Can you elaborate on how it is a scam? I don’t have anything to give, I’m not sure how I can be scammed tbh or how it’s unsafe. The children will always have a base with their father, I’m unsure how this differs from any other new relationship bar the distance which is currently unavoidable.

Why is he asking you to have a joint account in the US then, or did I read that wrongly?

willWillSmithsmith · 06/10/2023 14:38

Which members of his family have you met? Are there actual photos of him with his ‘step’ children? Can you honestly back everything he’s told you and shown you as proof of his authenticity?

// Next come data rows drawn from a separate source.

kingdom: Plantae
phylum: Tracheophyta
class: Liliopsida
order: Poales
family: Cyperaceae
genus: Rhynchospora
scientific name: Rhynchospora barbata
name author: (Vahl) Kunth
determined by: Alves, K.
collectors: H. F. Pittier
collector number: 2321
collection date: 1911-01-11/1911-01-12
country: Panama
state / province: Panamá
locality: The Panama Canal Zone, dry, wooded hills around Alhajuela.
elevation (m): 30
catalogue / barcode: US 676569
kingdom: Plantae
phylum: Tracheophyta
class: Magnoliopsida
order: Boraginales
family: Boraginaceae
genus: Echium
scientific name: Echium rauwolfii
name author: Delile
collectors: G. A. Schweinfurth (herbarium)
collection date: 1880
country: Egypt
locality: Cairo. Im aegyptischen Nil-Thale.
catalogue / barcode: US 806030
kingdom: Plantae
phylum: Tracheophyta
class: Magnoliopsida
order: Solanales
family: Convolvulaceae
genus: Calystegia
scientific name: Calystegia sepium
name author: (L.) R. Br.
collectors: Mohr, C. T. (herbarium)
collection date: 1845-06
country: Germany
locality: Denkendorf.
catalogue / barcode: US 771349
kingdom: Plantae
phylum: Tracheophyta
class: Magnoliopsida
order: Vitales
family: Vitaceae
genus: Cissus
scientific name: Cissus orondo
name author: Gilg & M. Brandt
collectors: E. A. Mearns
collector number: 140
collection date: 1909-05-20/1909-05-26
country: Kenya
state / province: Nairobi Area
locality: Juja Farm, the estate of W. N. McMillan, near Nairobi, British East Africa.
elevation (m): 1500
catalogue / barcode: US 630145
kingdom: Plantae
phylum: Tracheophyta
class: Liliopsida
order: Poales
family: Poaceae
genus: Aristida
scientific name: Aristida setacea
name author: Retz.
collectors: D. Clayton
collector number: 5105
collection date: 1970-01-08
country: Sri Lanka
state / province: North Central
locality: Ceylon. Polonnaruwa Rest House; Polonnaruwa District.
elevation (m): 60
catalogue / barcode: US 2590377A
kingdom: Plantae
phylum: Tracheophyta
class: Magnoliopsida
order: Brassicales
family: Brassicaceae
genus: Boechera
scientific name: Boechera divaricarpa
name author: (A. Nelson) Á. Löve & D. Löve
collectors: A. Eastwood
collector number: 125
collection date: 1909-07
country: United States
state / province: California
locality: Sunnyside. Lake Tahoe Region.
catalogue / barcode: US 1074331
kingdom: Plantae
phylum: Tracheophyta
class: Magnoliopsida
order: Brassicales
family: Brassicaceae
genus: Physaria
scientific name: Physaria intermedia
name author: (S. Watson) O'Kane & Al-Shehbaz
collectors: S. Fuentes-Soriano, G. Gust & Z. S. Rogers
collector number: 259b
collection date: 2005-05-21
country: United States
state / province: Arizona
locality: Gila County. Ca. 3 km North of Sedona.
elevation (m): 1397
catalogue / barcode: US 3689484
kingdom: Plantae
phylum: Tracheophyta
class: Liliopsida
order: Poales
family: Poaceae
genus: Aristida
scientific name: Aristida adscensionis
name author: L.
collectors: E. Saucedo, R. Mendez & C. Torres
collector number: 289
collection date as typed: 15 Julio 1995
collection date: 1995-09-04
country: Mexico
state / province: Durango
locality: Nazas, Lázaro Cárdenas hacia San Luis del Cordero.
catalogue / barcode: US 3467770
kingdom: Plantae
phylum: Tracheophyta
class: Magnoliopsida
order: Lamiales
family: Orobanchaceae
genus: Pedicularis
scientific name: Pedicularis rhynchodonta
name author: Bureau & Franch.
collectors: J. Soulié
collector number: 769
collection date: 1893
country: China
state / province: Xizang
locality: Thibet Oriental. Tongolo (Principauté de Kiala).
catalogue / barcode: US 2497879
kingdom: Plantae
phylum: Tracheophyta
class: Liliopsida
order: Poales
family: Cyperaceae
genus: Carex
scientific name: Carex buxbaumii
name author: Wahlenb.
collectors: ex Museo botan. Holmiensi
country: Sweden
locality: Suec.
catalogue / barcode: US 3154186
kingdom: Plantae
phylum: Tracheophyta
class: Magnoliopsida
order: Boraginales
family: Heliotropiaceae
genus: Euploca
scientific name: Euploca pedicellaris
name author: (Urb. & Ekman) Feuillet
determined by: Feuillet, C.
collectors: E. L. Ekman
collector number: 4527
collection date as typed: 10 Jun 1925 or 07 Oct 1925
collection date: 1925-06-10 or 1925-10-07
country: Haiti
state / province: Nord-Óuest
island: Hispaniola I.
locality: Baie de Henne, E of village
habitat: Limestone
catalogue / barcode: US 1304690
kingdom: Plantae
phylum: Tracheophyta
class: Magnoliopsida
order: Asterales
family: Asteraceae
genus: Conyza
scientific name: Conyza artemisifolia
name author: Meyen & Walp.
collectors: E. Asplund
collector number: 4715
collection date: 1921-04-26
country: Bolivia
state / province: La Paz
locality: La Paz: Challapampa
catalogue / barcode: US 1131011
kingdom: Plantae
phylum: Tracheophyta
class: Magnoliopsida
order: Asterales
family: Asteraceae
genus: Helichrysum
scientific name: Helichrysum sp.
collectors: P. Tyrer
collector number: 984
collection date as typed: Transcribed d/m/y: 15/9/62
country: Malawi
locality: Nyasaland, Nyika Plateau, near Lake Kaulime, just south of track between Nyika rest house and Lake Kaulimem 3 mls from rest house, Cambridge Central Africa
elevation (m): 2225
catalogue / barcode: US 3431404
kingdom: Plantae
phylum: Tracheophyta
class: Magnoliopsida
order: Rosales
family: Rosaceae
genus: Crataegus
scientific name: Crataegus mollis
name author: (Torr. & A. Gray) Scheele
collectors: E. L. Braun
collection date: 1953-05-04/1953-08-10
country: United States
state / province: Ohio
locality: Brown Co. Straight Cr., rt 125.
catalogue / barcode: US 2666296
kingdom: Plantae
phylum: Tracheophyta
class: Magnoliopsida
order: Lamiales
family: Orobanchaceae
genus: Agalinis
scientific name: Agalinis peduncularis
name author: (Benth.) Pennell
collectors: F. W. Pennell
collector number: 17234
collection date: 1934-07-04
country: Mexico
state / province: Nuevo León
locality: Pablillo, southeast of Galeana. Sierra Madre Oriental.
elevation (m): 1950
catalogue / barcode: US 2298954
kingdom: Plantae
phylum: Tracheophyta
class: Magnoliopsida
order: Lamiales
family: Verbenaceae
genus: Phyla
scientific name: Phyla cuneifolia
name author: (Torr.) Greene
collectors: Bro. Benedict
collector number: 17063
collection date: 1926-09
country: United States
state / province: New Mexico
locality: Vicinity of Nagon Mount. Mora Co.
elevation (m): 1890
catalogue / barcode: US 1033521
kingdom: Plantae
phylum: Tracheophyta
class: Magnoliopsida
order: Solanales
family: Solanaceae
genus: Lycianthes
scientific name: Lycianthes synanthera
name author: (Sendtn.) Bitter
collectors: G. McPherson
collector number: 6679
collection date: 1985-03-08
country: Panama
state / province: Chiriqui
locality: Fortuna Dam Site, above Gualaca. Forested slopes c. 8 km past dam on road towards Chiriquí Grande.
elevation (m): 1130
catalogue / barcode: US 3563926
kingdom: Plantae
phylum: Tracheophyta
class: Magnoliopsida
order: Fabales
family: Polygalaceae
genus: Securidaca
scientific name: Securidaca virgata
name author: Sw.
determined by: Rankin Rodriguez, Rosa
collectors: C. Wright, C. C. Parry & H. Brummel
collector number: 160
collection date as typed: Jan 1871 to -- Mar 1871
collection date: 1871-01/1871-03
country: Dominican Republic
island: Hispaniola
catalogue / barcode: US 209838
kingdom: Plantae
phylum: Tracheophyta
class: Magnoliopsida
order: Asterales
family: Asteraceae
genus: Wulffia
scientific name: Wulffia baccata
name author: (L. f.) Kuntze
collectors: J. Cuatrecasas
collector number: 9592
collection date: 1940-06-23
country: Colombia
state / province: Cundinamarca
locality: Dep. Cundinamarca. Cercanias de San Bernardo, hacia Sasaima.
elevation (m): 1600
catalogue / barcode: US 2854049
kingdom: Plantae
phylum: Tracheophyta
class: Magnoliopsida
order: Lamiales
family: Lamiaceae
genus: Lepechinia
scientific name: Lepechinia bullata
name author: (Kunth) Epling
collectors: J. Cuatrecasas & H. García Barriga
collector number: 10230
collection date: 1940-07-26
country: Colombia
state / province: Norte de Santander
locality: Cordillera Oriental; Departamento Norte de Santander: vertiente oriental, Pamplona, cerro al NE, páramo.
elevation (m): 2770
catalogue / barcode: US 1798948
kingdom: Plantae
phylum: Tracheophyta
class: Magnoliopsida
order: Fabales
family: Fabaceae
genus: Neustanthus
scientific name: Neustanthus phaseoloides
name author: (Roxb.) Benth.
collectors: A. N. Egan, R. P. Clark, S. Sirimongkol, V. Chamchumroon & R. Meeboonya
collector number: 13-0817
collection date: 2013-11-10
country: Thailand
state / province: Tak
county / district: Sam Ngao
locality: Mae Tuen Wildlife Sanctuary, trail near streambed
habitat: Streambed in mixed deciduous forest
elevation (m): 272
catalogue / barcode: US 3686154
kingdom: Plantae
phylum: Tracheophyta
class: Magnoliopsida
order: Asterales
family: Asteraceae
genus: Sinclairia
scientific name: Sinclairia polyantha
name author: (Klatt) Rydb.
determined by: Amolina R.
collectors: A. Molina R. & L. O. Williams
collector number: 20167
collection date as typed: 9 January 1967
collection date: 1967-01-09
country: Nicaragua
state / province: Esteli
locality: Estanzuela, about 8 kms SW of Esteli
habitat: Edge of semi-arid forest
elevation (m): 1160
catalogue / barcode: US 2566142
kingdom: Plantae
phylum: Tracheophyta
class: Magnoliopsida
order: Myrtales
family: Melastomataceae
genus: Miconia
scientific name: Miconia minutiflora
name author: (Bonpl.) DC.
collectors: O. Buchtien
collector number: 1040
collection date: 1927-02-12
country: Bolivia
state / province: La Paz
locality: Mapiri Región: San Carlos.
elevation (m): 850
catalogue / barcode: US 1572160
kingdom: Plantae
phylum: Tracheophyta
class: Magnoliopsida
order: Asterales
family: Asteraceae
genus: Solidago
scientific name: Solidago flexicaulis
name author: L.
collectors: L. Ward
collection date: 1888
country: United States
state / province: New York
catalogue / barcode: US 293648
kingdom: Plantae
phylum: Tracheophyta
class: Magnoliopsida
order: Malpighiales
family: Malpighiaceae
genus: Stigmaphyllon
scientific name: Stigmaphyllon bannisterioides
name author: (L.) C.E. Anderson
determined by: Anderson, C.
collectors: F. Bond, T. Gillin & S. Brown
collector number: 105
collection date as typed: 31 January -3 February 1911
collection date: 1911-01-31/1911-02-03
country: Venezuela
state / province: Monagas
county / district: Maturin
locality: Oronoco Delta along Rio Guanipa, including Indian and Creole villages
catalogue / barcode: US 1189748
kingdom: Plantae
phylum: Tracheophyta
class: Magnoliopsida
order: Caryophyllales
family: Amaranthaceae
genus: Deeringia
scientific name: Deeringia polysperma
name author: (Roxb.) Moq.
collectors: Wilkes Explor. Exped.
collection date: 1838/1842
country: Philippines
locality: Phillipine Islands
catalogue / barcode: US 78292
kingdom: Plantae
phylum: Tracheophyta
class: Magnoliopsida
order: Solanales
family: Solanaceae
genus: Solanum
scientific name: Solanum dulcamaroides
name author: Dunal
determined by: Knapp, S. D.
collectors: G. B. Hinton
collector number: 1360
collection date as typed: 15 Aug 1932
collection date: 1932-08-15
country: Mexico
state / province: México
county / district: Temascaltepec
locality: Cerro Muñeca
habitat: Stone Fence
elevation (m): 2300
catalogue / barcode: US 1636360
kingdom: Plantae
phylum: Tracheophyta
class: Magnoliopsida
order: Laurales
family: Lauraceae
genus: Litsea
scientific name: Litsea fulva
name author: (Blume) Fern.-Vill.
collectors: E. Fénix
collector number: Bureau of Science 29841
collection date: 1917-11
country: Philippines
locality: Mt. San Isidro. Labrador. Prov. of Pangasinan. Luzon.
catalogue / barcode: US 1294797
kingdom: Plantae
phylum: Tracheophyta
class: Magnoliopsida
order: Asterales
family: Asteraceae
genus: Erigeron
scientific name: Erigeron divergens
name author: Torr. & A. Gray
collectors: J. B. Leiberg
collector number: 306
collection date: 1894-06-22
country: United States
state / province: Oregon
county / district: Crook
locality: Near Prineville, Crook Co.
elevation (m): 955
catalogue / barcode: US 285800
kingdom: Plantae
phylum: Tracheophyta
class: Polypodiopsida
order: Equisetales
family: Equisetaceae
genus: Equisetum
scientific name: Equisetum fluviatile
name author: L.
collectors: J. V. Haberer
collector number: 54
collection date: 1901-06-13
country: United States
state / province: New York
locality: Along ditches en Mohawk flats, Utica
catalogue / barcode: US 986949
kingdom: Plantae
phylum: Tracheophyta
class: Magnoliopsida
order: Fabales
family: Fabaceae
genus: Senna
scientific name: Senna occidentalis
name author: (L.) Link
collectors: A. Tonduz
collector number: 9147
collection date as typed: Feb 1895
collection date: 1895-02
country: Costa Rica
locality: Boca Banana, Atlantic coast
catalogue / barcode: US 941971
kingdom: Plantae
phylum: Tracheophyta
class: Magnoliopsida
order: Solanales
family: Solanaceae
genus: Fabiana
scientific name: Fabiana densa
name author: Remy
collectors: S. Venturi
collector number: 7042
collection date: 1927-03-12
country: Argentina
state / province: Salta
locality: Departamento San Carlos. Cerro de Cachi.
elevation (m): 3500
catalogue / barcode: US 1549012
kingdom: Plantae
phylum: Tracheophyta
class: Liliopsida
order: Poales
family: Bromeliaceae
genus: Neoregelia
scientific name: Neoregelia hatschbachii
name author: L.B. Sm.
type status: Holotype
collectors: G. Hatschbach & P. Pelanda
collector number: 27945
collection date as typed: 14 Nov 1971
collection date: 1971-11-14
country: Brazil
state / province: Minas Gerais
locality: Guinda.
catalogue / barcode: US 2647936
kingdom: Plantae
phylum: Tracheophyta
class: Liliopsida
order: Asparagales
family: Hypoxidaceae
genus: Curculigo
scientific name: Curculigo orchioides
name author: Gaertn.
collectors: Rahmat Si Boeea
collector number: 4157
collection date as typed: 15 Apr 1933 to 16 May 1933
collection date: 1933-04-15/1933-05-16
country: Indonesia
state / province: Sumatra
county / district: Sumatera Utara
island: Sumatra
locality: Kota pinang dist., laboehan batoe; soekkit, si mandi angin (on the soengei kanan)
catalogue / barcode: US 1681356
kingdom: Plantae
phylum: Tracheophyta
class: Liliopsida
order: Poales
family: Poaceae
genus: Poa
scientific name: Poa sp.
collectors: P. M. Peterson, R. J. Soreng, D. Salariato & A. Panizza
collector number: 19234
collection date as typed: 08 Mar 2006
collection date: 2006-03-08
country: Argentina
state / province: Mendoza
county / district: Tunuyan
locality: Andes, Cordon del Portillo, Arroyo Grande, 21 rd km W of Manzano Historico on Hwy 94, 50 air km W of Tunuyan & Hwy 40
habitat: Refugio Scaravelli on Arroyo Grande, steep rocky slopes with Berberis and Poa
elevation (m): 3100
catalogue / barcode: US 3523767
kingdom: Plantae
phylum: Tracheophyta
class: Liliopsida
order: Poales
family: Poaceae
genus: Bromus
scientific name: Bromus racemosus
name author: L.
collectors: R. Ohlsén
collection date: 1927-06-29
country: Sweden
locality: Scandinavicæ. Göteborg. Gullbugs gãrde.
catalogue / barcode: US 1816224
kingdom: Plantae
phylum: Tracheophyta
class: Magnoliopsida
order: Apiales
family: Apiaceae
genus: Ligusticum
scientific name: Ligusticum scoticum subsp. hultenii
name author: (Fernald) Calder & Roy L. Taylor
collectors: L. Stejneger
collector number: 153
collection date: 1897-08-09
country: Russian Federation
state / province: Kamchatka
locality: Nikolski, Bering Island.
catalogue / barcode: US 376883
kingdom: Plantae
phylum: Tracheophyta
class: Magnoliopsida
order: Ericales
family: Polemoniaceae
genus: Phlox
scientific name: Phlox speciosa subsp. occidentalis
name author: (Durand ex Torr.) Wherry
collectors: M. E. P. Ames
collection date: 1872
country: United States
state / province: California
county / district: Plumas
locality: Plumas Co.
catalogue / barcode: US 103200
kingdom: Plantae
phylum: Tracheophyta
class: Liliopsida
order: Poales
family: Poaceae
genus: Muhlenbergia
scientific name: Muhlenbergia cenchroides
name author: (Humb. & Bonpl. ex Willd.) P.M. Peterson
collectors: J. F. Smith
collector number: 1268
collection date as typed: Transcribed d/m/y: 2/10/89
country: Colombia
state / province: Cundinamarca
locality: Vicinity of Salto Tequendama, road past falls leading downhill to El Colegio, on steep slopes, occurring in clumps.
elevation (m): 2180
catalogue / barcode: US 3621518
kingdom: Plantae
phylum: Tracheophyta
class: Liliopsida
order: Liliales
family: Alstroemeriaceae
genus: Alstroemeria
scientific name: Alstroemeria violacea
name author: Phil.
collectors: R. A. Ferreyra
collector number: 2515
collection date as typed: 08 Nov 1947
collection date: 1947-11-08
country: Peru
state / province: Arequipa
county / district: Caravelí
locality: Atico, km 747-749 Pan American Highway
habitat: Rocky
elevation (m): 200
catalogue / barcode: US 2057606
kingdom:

Lorieandrews · 06/10/2023 14:38

Mevawall · 06/10/2023 11:13

Can you elaborate on how it is a scam? I don’t have anything to give, I’m not sure how I can be scammed tbh or how it’s unsafe. The children will always have a base with their father, I’m unsure how this differs from any other new relationship bar the distance which is currently unavoidable.

Data has surpassed oil in value and you wonder how it could be a scam?!?

data. Passport numbers (you’d need ID to open a bank account) oh there’s so so many….

HundredMilesAnHour · 06/10/2023 14:39

AFieldGuideToTrees · 06/10/2023 14:18

It'd be a relief if the OP was trolling us!!!

I hope so! If not, this is the worst case of being so stupid that you don't even realise you're stupid that I've ever seen.